Long-Term-Care Insurance: A Pennsylvania court has approved the state insurance commissioner's request to place long-term care insurer Senior Health Insurance Co. of Pennsylvania in rehabilitation.

Commonwealth Court granted the petition filed by Insurance Commissioner Jessica Altman, which painted the company's financial position as “dire.”

Based on actuarial projections of the long-tail claim exposures, SHIP's liabilities, plus its authorized and issued capital stock, exceeded its admitted assets by more than $474 million as of Dec. 31, 2018, it said.

SHIP, which was established to run off a closed block of long-term care insurance previously indirectly owned and administered by Conseco Inc., has about 51,000 policyholders and $2.2 billion in assets, the petition said. It has not written any new insurance business since at least 2003, it said.
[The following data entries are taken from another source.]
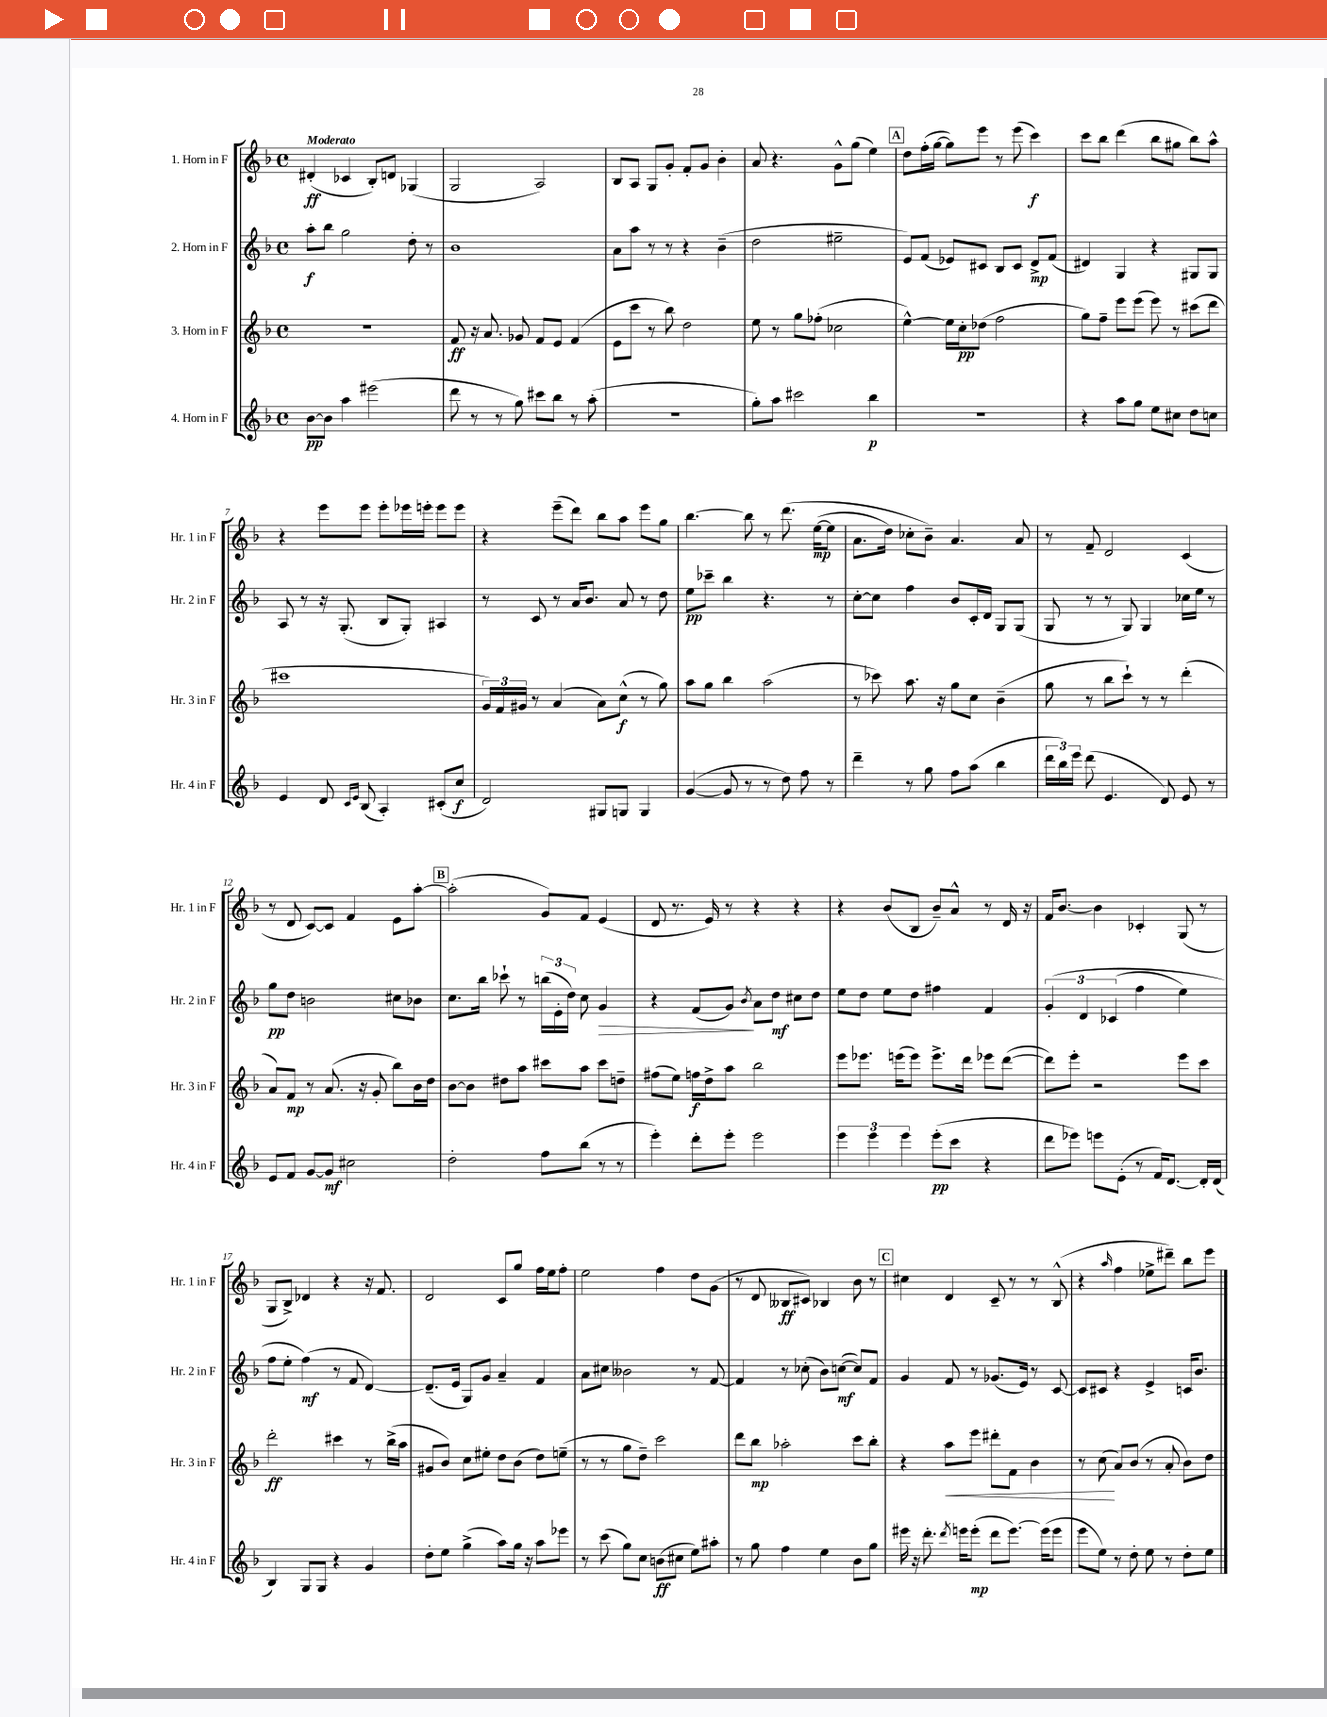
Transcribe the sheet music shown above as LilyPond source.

<<
\new StaffGroup <<
\new Staff = "s0" \with { instrumentName = "1. Horn in F" shortInstrumentName = "Hr. 1 in F" } {
    \clef treble \key f \major \defaultTimeSignature \time 4/4 \tempo "Moderato"
    \autoBeamOff dis'4-.\ff( ces'4 bes8[-.) d'8] ges4( |
    g2 a2) |
    bes8[ a8] g8[ g'8]-. f'8[-. g'8] bes'4-. |
    a'8 r4. g'8[-^ g''8]( e''4) |
    \mark \markup { \box "A" } d''8[ f''16-.( g''16]~ g''8[) e'''8] r8 e'''8( c'''4\f) |
    c'''8[ bes''8] d'''4( bes''8[ gis''8] bes''8[) a''8]-^ |
    r4 e'''8[ e'''8] e'''8[-. ees'''16 e'''16]-. e'''8[ e'''8] |
    r4 e'''8[--( d'''8]) bes''8[ a''8] e'''8[ g''8] |
    bes''4.~ bes''8 r8 d'''8.\( e''16[~\mp( e''8] |
    a'8.[ d''16]) ces''8[-. bes'8]--\) a'4. a'8 |
    r8 f'8-- d'2 c'4( |
    r8 d'8 c'8[~) c'8] f'4 e'8[ a''8]~-. |
    \mark \markup { \box "B" } a''2-.( g'8[) f'8] e'4( |
    d'8 r8. e'16) r8 r4 r4 |
    r4 bes'8[( bes8] bes'8[--) a'8]-^ r8 d'16 r16 |
    f'16[ bes'8.]~ bes'4 ces'4-. g8( r8 |
    g8[ bes8]->) des'4 r4 r16 f'8. |
    d'2 c'8[ g''8] f''16[ e''16 f''8]-. |
    e''2 f''4 d''8[ g'8]( |
    r8 d'8 beses8[\ff cis'8]) bes4 bes'8 r8 |
    \mark \markup { \box "C" } cis''4 d'4 c'8-- r8 r8 bes8-^( |
    r4 \grace { a''16 } f''4 ees''8[-> dis'''8]--) bes''8[ e'''8] \bar "|." |
}
\new Staff = "s1" \with { instrumentName = "2. Horn in F" shortInstrumentName = "Hr. 2 in F" } {
    \clef treble \key f \major \defaultTimeSignature \time 4/4
    \autoBeamOff a''8[-.\f bes''8] g''2 d''8-. r8 |
    bes'1 |
    a'8[ a''8] r8 r8 r4 bes'4--( |
    d''2 eis''2-- |
    \mark \markup { \box "A" } e'8[) f'8]( ees'8[) cis'8] bes8[ cis'8] d'8[->\mp f'8]( |
    dis'4) g4 r4 gis8[ gis8] |
    a8 r8 r16 g8.-.( bes8[ g8]-.) ais4 |
    r8 c'8 r8 a'16[ bes'8.] a'8 r8 d''8 |
    e''8[\pp ces'''8]-- bes''4 r4. r8 |
    c''8[~-. c''8] f''4 bes'8[ c'16-. d'16] g8[ g8]( |
    g8 r8 r8 g8) g4 ces''16[ e''16] r8 |
    g''8[\pp d''8] b'2 cis''8[ bes'8] |
    \mark \markup { \box "B" } c''8.[ bes''16] ces'''8-! r8 \tuplet 3/2 { b''16[( e'16-. d''16]) } c''8 g'4\> |
    r4 f'8[( g'8]\!) \acciaccatura { bes'8 } a'8[ d''8]\mf cis''8[ d''8] |
    e''8[ d''8] e''8[ d''8] fis''4 f'4 |
    \tuplet 3/2 { g'4-.\( d'4 ces'4( } f''4 e''4) |
    f''8[ e''8]-. f''4\mf(\) r8 f'8 d'4~) |
    d'8.[--( e'16] g8[) g'8] a'4-- f'4 |
    a'8[ cis''8] beses'2 r8 f'8~ |
    f'4 r8 ces''8-.( bes'8[) c''8]~\mf( c''8[) f'8] |
    \mark \markup { \box "C" } g'4 f'8 r8 ges'8.[( e'16]) r8 c'8~ |
    c'8[ cis'8] r4 e'4-> c'16[ bes'8.] \bar "|." |
}
\new Staff = "s2" \with { instrumentName = "3. Horn in F" shortInstrumentName = "Hr. 3 in F" } {
    \clef treble \key f \major \defaultTimeSignature \time 4/4
    \autoBeamOff R1 |
    f'8\ff r16 a'8. ges'8 f'8[ e'8] f'4( |
    e'8[ c'''8] r8 bes''8) d''2 |
    e''8 r8 g''8[ fes''8]-.( ces''2 |
    \mark \markup { \box "A" } e''4~-^) e''16[ c''16-.\pp des''8]( f''2 |
    g''8[) f''8]-- e'''8[ e'''8]( e'''8) r8 cis'''8[( d'''8] |
    cis'''1 |
    \tuplet 3/2 { g'16[) f'16 gis'16] } r8 a'4( a'8[) c''8]-^\f( r8 g''8) |
    a''8[ g''8] bes''4 a''2( |
    r8 ces'''8) a''8. r16 g''8[ c''8] bes'4--( |
    g''8 r8 bes''8[ c'''8]-!) r8 r8 d'''4-.( |
    a'8[) f'8]\mp r8 a'8.( r16 g'8-. bes''8[) bes'16 d''16] |
    \mark \markup { \box "B" } bes'8[~ bes'8] dis''8[ a''8] cis'''8[ a''8] cis'''8[ d''8]-- |
    fis''8[( e''8]) f''16[\f d''16-> a''8] bes''2 |
    e'''8[ ees'''8.] e'''16[( e'''8]) e'''8.[-> d'''16] ees'''8[ d'''8]~( |
    d'''8[) e'''8]-. r2 e'''8[ c'''8] |
    d'''2-.\ff cis'''4 r8 bes''16[->( a''16] |
    gis'8[ bes'8]) c''8[ eis''8]-. d''8[ bes'8]( d''8[) e''8]--( |
    r8 r8 g''8[ d''8]--) c'''2 |
    d'''8[ bes''8]\mp aes''2-. c'''8[ bes''8]-. |
    \mark \markup { \box "C" } r4 a''8[\< e'''8] dis'''8[-. f'8] bes'4 |
    r8 c''8\!( a'8[) bes'8]( r8 a'8-. bes'8[) d''8] \bar "|." |
}
\new Staff = "s3" \with { instrumentName = "4. Horn in F" shortInstrumentName = "Hr. 4 in F" } {
    \clef treble \key f \major \defaultTimeSignature \time 4/4
    \autoBeamOff bes'8[~\pp bes'8] a''4 eis'''2( |
    d'''8 r8 r8 g''8) cis'''8[ bes''8] r8 a''8-.( |
    R1 |
    g''8[-.) a''8] cis'''2 bes''4\p |
    \mark \markup { \box "A" } R1 |
    r4 a''8[ g''8] e''8[ cis''8] d''8[ c''8] |
    e'4 d'8 \grace { c'16[ e'16] } bes8( a4-.) cis'8[-.( c''8]\f |
    d'2) gis8[ g8] g4 |
    g'4~( g'8 r8 r8 d''8) f''8 r8 |
    d'''4-- r8 g''8 f''8[ a''8]( bes''4 |
    \tuplet 3/2 { d'''16[ bes''16) e'''16] } d'''8( e'4. d'8) e'8 r8 |
    e'8[ f'8] g'8[~ g'8]\mf cis''2 |
    \mark \markup { \box "B" } d''2-. f''8[ bes''8]( r8 r8 |
    e'''4-.) d'''8[-. e'''8]-. e'''2 |
    \tuplet 3/2 { e'''4 e'''4 e'''4 } e'''8[-.\pp( c'''8] r4 |
    d'''8[ ees'''8]) e'''8[ e'8]-.( r8 f'16[) d'8.]~ d'16[-. d'16]( |
    bes4) g8[ g8] r4 g'4 |
    d''8[-. e''8] g''4->( a''8[) g''16] r16 a''8[ ees'''8] |
    r8 c'''8( g''8[) c''8] b'8[\ff( cis''8] e''8[) ais''8]-. |
    r8 g''8 f''4 e''4 bes'8[ g''8] |
    \mark \markup { \box "C" } eis'''16 r16 d'''8.-. \acciaccatura { d'''8 } e'''16[ e'''8]-.\mp( d'''8[ e'''8.]~) e'''16[( e'''8] |
    e'''8[ e''8]) r8 d''8-. e''8 r8 d''8[-. e''8] \bar "|." |
}
>>
>>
The trustees who run SHIP said it may be possible to devise a plan for its rehabilitation that would produce for policyholders a result no less beneficial than would be produced by a liquidation, but success is not assured because of the gravity of its financial situation, the petition said.

SHIP's risk-based capital report triggered a mandatory control level event, and SHIP's trustees have consented to the rehabilitation, it said.

Insurance Commissioner: District of Columbia Mayor Muriel Bowser has appointed Karima Woods as the acting commissioner of the Department of Insurance, Securities and Banking.

She succeeds Stephen Taylor, who had been commissioner since June 2015, according to his biography.

Woods has served as the director of business development and strategy in the Office of the Deputy Mayor for Planning and Economic Development since 2015, Bowser said in a statement.

There, she provided strategic leadership, stakeholder engagement and global outreach to the business community, it said.

Before that, Woods served as deputy director of business development, international business manager and senior business development specialist—roles in which she helped shape signature business development initiatives and establish new business relationships with international markets such as China, Qatar, Dubai, Canada, Cuba, and El Salvador, the statement said.

Tennessee Insurance Director: Bill Huddleston, most recently the Tennessee Insurance Division's director of receiverships, has been named director of the division.

Huddleston has served in the department since 2014 and has previous experience in banking and public accounting, according to a statement from the division.

He received a Governor's Excellence in Service Award in 2017, the insurance division said.

The division is one of eight under the Tennessee Department of Commerce and Insurance, which is headed by Hodgen Mainda.